Eight seconds in, the Presiding Officer called a halt to First Minister’s Questions.
What sweet mercy was this? Up in the public gallery, a delegation of student environmentalists had unfurled green flags to protest climate change.
A terribly polite young woman tried to ask Nicola Sturgeon for action on emissions but was cut off by the arrival of the police. Our eco-warriors turned out to be eco-pacifists, putting up no resistance to the rozzers and going quietly.
The disruptors were sharply marched out and the Presiding Officer ruled that FMQs would go ahead as normal. Several MSPs stared at the gallery forlornly, wishing they had a green flag to brandish.
The swampies didn’t miss much. Jackson Carlaw asked Sturgeon about Brexit. He actually brought it up. A Tory. Brexit. The FM beamed at this generous gift.
Carlaw asked why the SNP, which spent most of the last two years demanding the UK stay in the single market, failed to vote for the same in the Commons on Wednesday evening.
‘There was no principle in the way the SNP voted last night,’ he huffed.
Is he new?
Sturgeon explained that that had been her party’s policy ‘for two long years, when stopping Brexit did not seem possible’. The First Minister always stands her ground, it’s just that the ground keeps shifting all the time.
Sturgeon grabbed her chance to get stuck into the Tories, taunting Carlaw over Theresa May’s pledge to resign if MPs voted for her Brussels deal. ‘Theresa May’s position is: If you don’t back me, I’ll stay,’ the SNP leader smirked. ‘She must be the only leader in living memory who has tried to fall on her own sword and managed to miss’.
It was a snappy line, though snappier when it was all over Twitter the day before.
When Rona Mackay rises at FMQs, a sigh ripples across the opposition benches. Her questions are so planted, they should be watered twice a day.
She bravely essayed: ‘Does the First Minister think that it is high time that the Prime Minister accepted that her deal is finished and that Article 50 should be revoked to put a stop to the chaos?’
The First Minister — you will be shocked — thought the very same.
Stewart Stevenson, who resembles Doc from Back to the Future more with each passing day, had arrived fresh from 2017 and was rattled about Mrs May’s £1 billion deal with the DUP.

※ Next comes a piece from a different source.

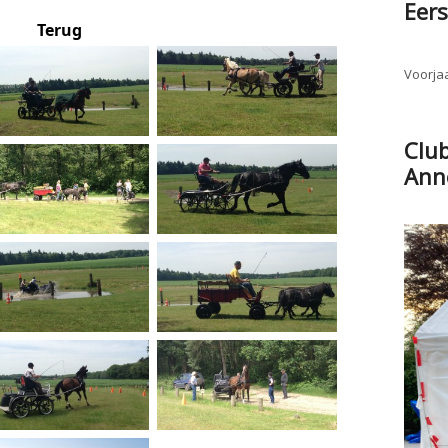
Eers
Terug
Voorjaa
Clu
Ann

He proclaimed (Stevenson doesn’t talk; he speaks like he’s reading from a scroll in the town square): ‘The vote of an individual Democratic Unionist is worth more than £100 million but the opinion of this Parliament — and, similarly, that of the Assembly in Cardiff — is worth nothing. How does the First Minister respond to that?’
Sturgeon snipped that ‘a handful of DUP MPs appear to have more say over Scotland’s future than the democratically elected parliament of Scotland does’. It’s a fair point. A cult of provincial oddballs obsessed with flags and centuries-old battles are the last people you want running your country.
Richard Leonard trained his guns on the SNP’s record on food poverty but badly misfired after wandering off on a polemic against the Tories. He’s getting the hang of First Minister’s Questions; he just has to master the part about directing his questions to the First Minister.
Handing Sturgeon a free hit at Westminster — which she duly took — Leonard was caught unawares when she turned it into a slap at his own side.
‘If Labour had not teamed up with the Tories to stop Scotland becoming independent,’ Sturgeon jabbed, ‘we would not have had a Tory Prime Minister for the past few years.’
Like a teenage girl whose shoes had just been dissed in the school cafeteria, Leonard hissed back unthinkingly: ‘The First Minister was teaming up with some interesting people at the weekend.’
He was talking about Alastair Campbell, the spin guru who helped secure Labour’s largest ever landslide victory. At least that was only two decades ago. Earlier, Scottish Labour had put out a video ripping the Nationalists for voting against the Callaghan government in 1979.
Sooner or later, Richard Leonard is going to catch up with events of the last 12 years of SNP government. He might even ask Nicola Sturgeon a question about it one day.